Apokalypse nüchtern

Max Fuchs erklärt in Bremen, wie die Welthandelsorganisation ganz bürokratisch den Untergang des Abendlandes einleiten könnte

Blackout. Was Max Fuchs da so sachlich schildert, in der Galerie Rabus, das dürfte mit Fug und Recht auch mit tremolierender Stimme vorgetragen werden. Denn es wäre schlicht das Ende; nein, nicht der Welt, nicht des Lebens. Aber all dessen, was in Europa Kulturlandschaft heißt.

Max Fuchs referierte im Rahmen des vierten Bremer Symposiums der Heinrich Böll Stiftung zum Thema „Kultur in Zeiten der Globalisierung“. Und sein Vortrag darf als das Herzstück der Veranstaltungsreihe gelten. Fuchs nämlich ist Professor der Philosophie in Essen, Leiter der Akademie in Remscheid und vor allem Vorsitzender des deutschen Kulturrates. In dieser Funktion war er geduldeter Gast beim Treffen der Welthandelsorganisation (WTO) in Cancún, Mexiko. Traurige Tropen: In der auf dem ehemaligen Siedlungsplatz der Mayas errichteten amerikanischen Touristenstadt – neben sportfishing gibt’s activities out of water: golf & tennis, shopping, restaurants & major numbers of nightclubs, discos & bars – hatte man sich Anfang September versammelt, um das Dienstleistungsabkommen GATS zu verabschieden. Wozu es allerdings nicht kam. Dessen Ziel: endlich richtig freie Märkte, das endgültige Aus des leidigen Dirigismus. In den Entwürfen für das Abkommen war deshalb ein radikales Verbot staatlicher Subventionen für Dienstleistungen vorgesehen. Gut daran: Die Bundesrepublik könnte dadurch massiv Schulden abbauen.

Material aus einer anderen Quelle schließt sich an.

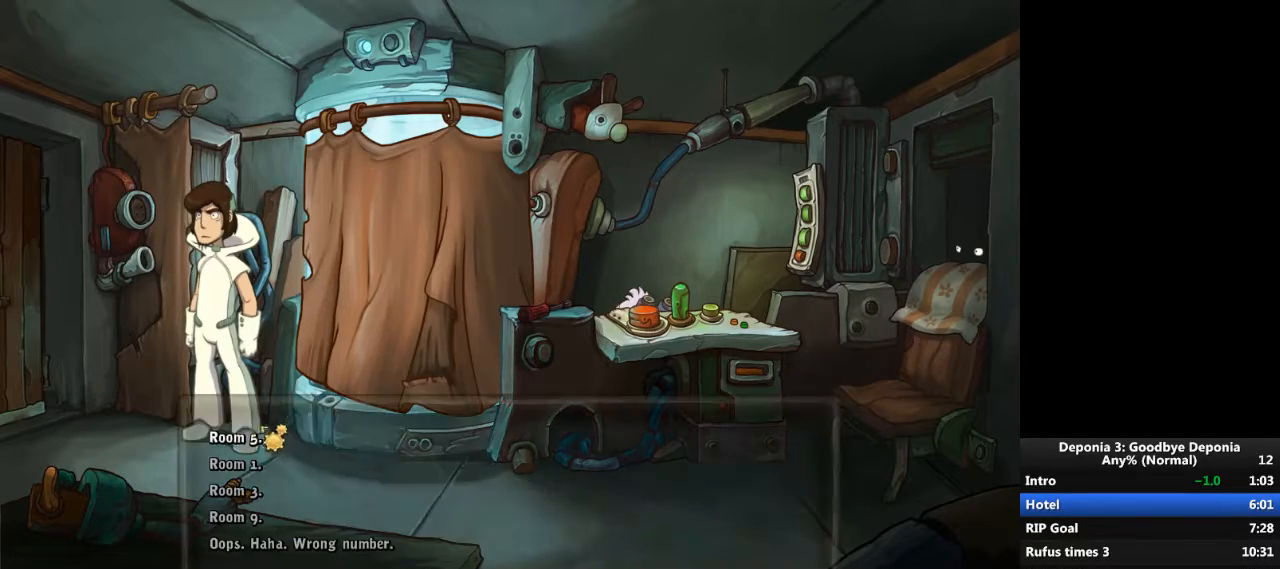
{"keys": [], "mouse": [], "events": [[434, "mouse_left", "down"], [468, "mouse_left", "up"]]}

Eines der Folge-Probleme: Es ist möglich, kulturelle Produktionen – Konzerte etwa oder Filme, aber auch jeden schulischen Unterricht – als Dienstleistung aufzufassen. Das ist keine neue Position: Auch bei Aristoteles erfüllt die Tragödie eine ähnliche Funktion wie eine Sauna. Sie entschlackt und reinigt von unangenehmen Empfindungen. Und eine Badeanstalt ist nun wirklich ein klassischer Dienstleistungsbetrieb. GATS könnte also bedeuten: weg mit der Filmförderung, Schluss mit dem Staats- und Stadttheaterwesen. Und was heißt hier ‚nicht-privater Rundfunk‘?

Die öffentliche Hand dürfte im Ernstfall keine Gelder mehr in soziokulturelle Einrichtungen, Museen oder gar Konzerthäuser stecken, womöglich sogar in Schulen. Was dann übrig bliebe im guten alten Europa? Golf & tennis, shopping, restaurants & major numbers of nightclubs, discos & bars.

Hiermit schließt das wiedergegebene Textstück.